▶ Fragment źródłowy
════

Wystawy

Chleb i zasieki

Recenzja wystawy: „Gościnności”

Jakub Bąkowski, „Polaris. Lato 2009”. Jakub Bąkowski, „Polaris. Lato 2009”. materiały prasowe
Gość w dom to nie zawsze „Bóg w dom”. Choć ze wzruszeniem szykujemy na Wigilię dodatkowe nakrycie dla nieznajomego wędrowca, to w praktyce z tą otwartością bywało i bywa różnie.

════

Przepisz słowo w słowo z recenzji wystawy wszystko od „Chleb i zasieki” w dół aż po „i bywa różnie.”.

▶ Zapisane dane
════

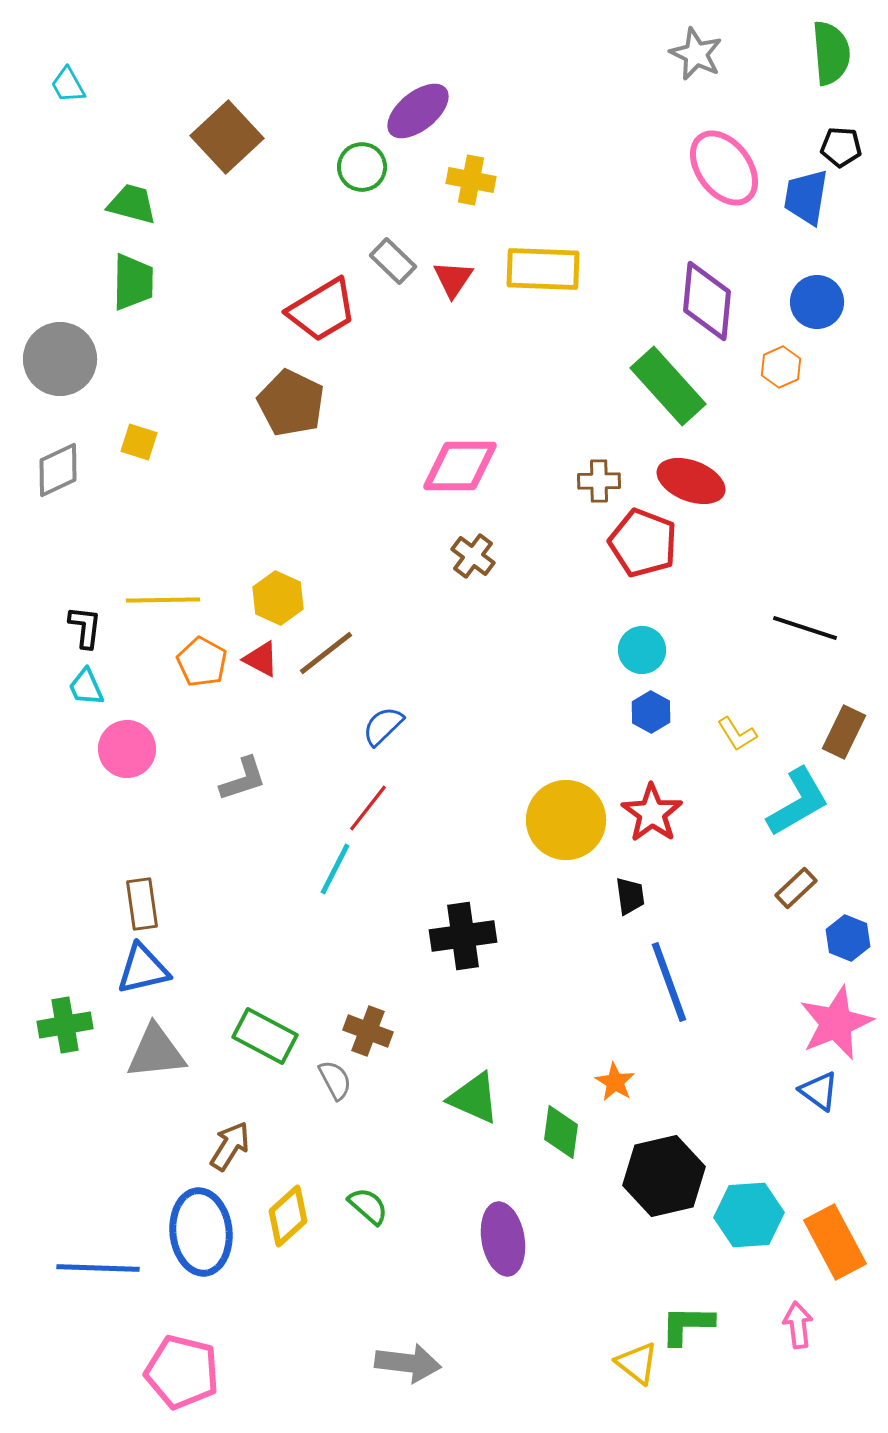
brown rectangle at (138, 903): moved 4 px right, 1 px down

════

▶ Wynik końcowy
Chleb i zasieki

Recenzja wystawy: „Gościnności”

Jakub Bąkowski, „Polaris. Lato 2009”. Jakub Bąkowski, „Polaris. Lato 2009”. materiały prasowe
Gość w dom to nie zawsze „Bóg w dom”. Choć ze wzruszeniem szykujemy na Wigilię dodatkowe nakrycie dla nieznajomego wędrowca, to w praktyce z tą otwartością bywało i bywa różnie.